Please take the records that follow and repeat exactly the lines starting with the line with "documents that the" and going on through the line with "Equality and diversity".

Stored items
=== Section Start ===
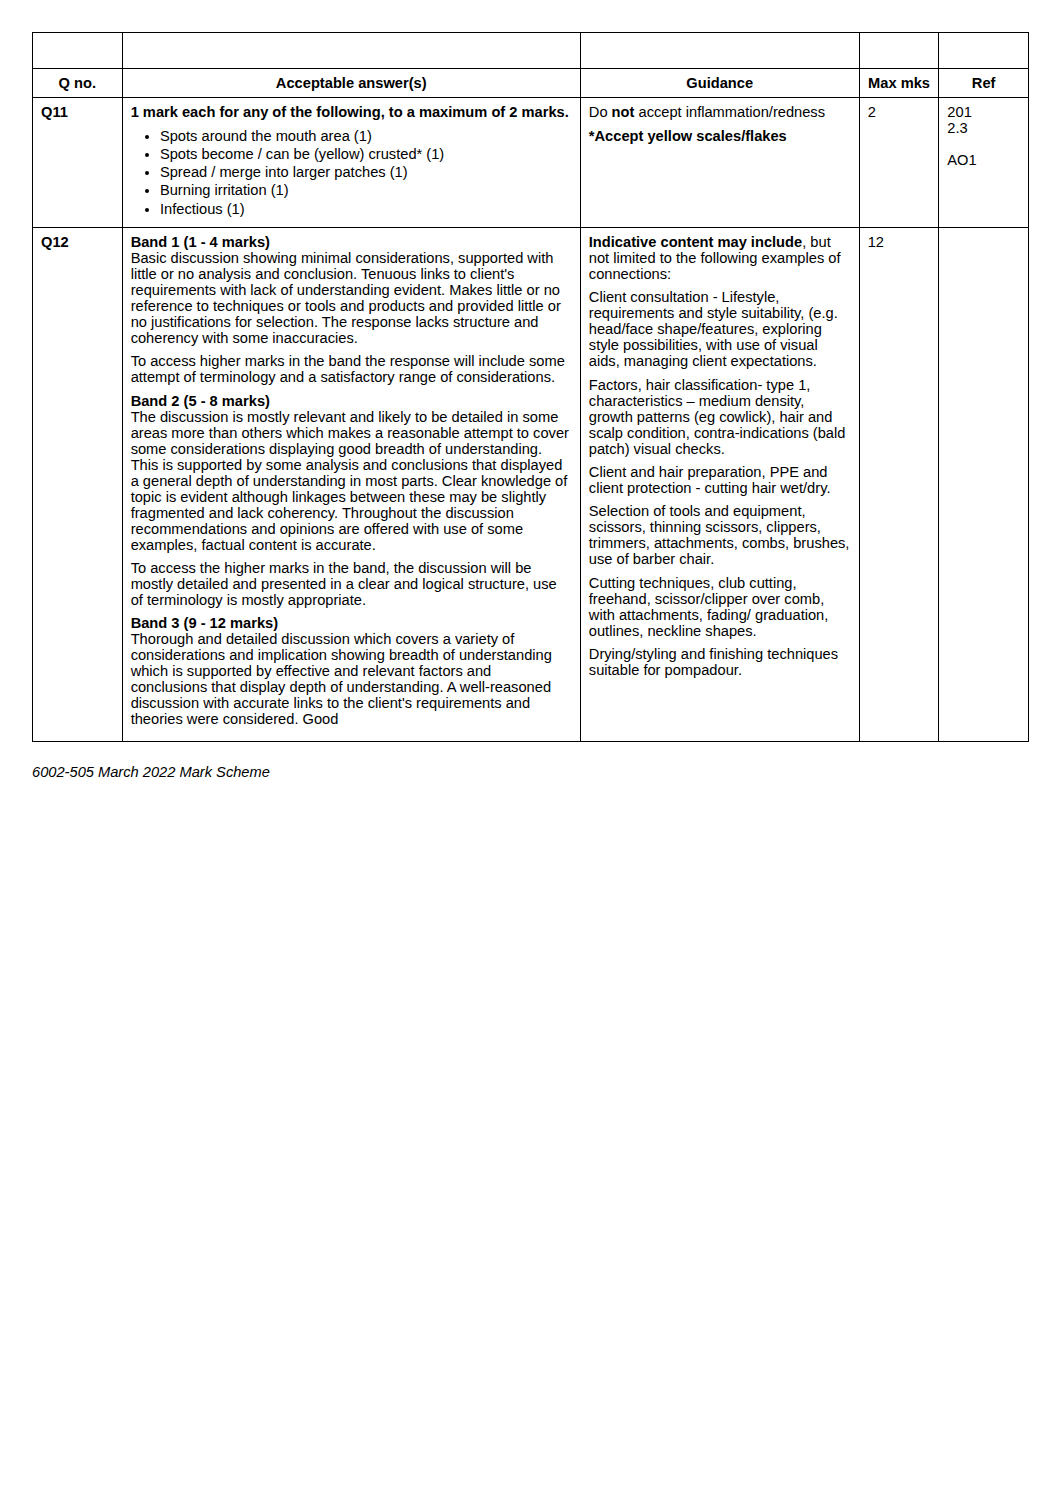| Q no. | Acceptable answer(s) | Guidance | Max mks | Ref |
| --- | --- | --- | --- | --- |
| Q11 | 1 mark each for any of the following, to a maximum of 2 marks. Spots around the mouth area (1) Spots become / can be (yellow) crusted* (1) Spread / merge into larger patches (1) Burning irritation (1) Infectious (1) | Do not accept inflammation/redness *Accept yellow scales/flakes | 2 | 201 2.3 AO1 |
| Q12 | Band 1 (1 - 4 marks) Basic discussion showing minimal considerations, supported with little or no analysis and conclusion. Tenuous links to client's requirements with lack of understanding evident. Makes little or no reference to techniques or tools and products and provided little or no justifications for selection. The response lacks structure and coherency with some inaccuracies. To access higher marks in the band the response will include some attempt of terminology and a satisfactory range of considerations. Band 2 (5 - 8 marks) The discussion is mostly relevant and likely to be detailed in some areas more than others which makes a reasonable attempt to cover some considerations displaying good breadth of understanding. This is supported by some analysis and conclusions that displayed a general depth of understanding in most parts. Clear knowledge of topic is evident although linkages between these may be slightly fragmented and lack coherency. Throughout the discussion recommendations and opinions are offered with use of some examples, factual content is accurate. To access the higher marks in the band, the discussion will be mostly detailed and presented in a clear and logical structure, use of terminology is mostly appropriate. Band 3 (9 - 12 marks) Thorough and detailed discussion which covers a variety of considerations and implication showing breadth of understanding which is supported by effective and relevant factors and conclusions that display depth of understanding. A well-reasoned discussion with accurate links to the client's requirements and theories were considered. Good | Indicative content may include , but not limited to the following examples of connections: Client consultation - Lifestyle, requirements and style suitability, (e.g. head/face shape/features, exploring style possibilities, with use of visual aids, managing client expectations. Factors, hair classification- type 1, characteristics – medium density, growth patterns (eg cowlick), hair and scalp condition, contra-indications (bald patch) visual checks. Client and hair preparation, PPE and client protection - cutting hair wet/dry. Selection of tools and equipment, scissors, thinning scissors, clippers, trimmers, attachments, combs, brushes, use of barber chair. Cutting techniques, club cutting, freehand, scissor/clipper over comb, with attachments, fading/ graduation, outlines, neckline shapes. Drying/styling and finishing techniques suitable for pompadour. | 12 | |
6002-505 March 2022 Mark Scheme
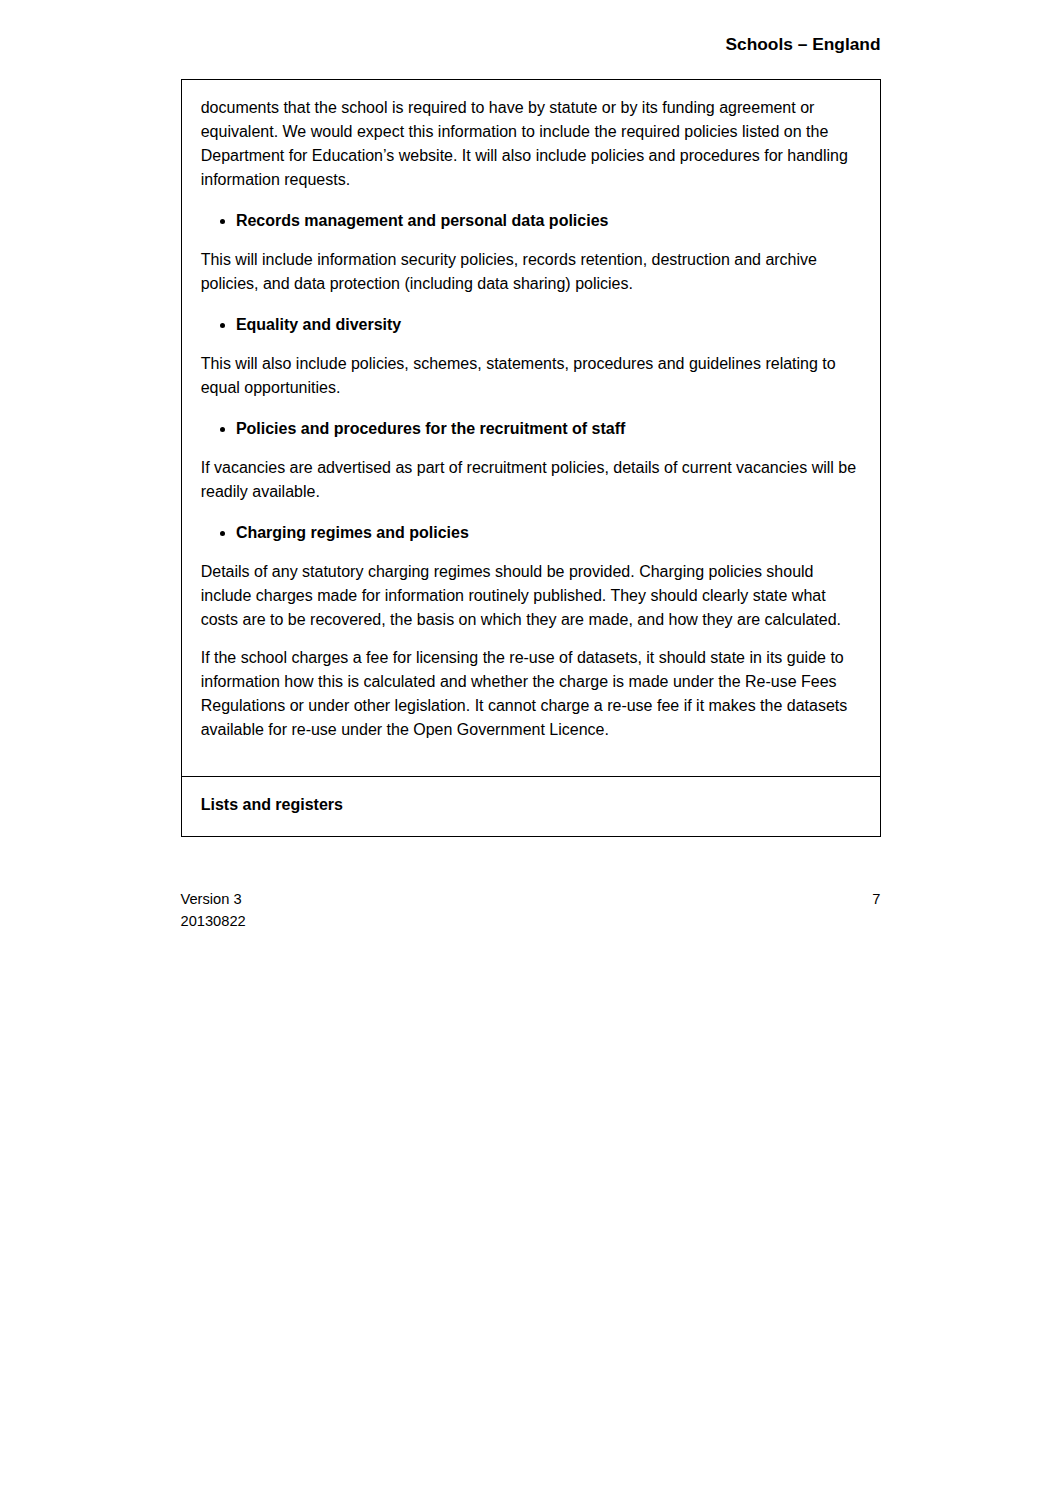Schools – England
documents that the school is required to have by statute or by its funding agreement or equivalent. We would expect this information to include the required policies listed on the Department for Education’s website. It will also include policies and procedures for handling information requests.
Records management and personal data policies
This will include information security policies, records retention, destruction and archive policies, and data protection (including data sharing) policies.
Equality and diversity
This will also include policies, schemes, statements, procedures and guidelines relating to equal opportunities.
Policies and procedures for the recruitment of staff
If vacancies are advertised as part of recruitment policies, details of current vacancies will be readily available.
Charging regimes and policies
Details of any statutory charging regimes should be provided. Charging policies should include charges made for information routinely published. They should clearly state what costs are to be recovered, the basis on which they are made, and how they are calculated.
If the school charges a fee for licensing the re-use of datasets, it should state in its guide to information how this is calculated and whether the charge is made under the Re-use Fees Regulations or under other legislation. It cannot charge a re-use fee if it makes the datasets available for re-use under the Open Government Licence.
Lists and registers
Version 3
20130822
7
=== Section End ===
◆ **Answer to the problem**:
documents that the school is required to have by statute or by its funding agreement or equivalent. We would expect this information to include the required policies listed on the Department for Education’s website. It will also include policies and procedures for handling information requests.
Records management and personal data policies
This will include information security policies, records retention, destruction and archive policies, and data protection (including data sharing) policies.
Equality and diversity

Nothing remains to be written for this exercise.